Inside the iconic Glasgow street art and graffiti festival putting young people first
Kicking off on Saturday at 11am, this year’s festival will also mark the grand opening of the Yardworks Studio, a purpose-built space made to provide a home for hundreds of young people, artists, and community organisations to create work in.
The festival brings together dozens of street and graffiti artists who will spend the weekend painting an open-air gallery of murals in real-time.
The ethos of Yardworks has always been to create an alternative model for those who want to build a career in art without going to art school, especially for those who come from disadvantaged backgrounds.
At the helm is Gaz Mac, director of Yardworks and SWG3 studio director. He has made a point of bringing together young aspiring graffiti artists with seasoned pros to learn from each other and the Yardworks Studio is an extension of that.
He said: “I think at the moment it’s going to take time for people to get used to there being an actual purpose-built space for them, they’ve never had that.
“The main attraction of this space is the Scottish winter, you know. Dark streets, dark alleyways and things.
“You can only progress so far on the street until you have to become that studio type. And guys that want to make a career of it, this is a really good starting point because we do have a lot of people from disadvantaged backgrounds that can’t afford studios, can’t afford art schools, this and that.
“This is a place where they come straight in and the facility is there for them. It’s a safe environment, it’s heated, they have special walls designed for them, and there’s people there to give them advice as well.”
Originally from Penilee, Gaz, 54, has been involved in the world of graffiti since 1984. He left home at 16 and travelled down to England before heading across Europe, meeting other well-known graffiti writers along the way.
His wide-ranging network of contacts has inspired the international appeal of the Yardworks Festival with artists from all over the world flocking to Eastvale Place to take part.
Gaz said: “These guys that I’ve travelled and met and bring them here back to Glasgow, it gives these young grassroots guys something to aspire to.”
It gives young people a chance to interact with some of their favourite artists in person and watch them paint.
He added: “It’s better than Instagram. They can actually see it getting done, they can see the techniques, and they can talk to the guys.
“You get these big names on these big street art mural trails, you know. Most of these guys are human beings and I think Yardworks does that to them.
“It brings them back down to earth and puts them in amongst everyone else and it’s just this big mix. Nobody has any airs or graces.”

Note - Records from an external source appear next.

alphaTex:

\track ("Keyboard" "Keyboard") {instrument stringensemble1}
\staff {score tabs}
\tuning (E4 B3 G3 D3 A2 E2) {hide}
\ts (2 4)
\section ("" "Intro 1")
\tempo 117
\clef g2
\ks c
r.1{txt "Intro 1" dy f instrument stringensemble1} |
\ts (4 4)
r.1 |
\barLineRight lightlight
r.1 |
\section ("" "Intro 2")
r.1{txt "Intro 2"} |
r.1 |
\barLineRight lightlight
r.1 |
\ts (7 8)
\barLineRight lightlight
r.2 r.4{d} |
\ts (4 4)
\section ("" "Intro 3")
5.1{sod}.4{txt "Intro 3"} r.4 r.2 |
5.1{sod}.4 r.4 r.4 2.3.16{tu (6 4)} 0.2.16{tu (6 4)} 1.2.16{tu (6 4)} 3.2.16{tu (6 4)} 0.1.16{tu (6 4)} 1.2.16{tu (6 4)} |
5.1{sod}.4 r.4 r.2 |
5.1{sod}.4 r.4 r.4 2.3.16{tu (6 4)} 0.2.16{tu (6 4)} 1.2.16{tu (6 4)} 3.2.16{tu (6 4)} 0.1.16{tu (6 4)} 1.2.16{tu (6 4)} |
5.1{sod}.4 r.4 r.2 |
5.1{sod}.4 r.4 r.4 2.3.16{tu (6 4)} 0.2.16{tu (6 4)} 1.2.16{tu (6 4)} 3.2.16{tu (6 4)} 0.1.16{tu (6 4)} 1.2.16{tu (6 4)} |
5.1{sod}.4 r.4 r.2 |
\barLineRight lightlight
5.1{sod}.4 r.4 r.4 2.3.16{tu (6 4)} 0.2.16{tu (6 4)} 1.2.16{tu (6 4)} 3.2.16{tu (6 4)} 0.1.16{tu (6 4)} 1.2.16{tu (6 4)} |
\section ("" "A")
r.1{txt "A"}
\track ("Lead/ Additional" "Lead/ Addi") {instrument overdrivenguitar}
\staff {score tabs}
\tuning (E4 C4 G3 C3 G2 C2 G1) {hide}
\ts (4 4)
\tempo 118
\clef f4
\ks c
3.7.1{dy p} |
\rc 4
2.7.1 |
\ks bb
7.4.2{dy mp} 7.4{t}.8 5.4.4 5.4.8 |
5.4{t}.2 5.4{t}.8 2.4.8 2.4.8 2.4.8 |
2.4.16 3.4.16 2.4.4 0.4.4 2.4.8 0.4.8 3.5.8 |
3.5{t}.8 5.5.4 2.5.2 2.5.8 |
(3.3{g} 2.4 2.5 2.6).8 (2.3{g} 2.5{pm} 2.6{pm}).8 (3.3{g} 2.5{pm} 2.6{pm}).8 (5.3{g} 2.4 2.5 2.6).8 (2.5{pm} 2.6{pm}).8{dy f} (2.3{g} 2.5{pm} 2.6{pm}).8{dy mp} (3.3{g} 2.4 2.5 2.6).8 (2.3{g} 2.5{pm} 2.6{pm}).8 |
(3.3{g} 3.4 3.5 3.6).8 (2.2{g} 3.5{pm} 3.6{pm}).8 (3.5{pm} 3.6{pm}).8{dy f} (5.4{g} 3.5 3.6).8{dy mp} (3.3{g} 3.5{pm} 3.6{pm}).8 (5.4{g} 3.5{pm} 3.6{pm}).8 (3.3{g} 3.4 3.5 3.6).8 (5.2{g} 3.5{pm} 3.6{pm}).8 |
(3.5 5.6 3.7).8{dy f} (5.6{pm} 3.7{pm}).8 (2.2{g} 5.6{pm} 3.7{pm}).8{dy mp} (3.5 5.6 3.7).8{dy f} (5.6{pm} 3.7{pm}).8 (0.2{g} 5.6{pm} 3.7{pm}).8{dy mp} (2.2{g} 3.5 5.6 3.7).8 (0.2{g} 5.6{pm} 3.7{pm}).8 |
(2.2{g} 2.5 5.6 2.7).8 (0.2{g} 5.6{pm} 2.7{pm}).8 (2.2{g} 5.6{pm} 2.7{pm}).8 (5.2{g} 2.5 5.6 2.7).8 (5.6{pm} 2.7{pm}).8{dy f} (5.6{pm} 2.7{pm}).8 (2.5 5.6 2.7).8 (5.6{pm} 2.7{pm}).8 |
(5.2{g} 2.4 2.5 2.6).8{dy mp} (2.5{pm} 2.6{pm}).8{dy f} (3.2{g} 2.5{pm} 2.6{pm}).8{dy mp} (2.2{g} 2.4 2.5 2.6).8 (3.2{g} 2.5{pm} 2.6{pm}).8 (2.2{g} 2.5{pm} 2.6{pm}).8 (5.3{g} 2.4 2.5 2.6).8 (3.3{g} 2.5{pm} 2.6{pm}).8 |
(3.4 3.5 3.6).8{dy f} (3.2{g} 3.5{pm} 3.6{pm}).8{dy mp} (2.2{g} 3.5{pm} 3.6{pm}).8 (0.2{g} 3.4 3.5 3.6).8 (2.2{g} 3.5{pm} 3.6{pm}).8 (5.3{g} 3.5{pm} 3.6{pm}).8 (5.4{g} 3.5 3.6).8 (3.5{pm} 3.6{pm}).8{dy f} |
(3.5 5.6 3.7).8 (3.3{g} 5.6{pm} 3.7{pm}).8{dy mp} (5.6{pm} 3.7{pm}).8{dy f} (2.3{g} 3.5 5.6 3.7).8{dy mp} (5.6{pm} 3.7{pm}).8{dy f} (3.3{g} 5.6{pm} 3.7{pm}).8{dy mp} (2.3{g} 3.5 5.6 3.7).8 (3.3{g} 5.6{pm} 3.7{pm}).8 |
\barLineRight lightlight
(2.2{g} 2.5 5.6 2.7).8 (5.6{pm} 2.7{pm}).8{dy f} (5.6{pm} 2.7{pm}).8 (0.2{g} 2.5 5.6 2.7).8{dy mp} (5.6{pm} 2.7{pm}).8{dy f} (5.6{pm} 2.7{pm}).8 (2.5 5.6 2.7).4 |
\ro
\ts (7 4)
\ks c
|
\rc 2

It’s clear that Gaz is passionate about the work that Yardworks does and has built up a strong connection with the young artists that he’s taken under his wing.
He said: “I am extremely proud and I’ve got a big passion for it. It’s a huge part of my life. Every now and again I pinch myself.
“It’s maybe, check yourself a little bit and remember why you’re doing it. And remember that young guy that’s coming in the door that’s brand new here and keep that same enthusiasm.
“I think Yardworks Festival really helps that. The new studio really helps that, and pushing those ideals forward.”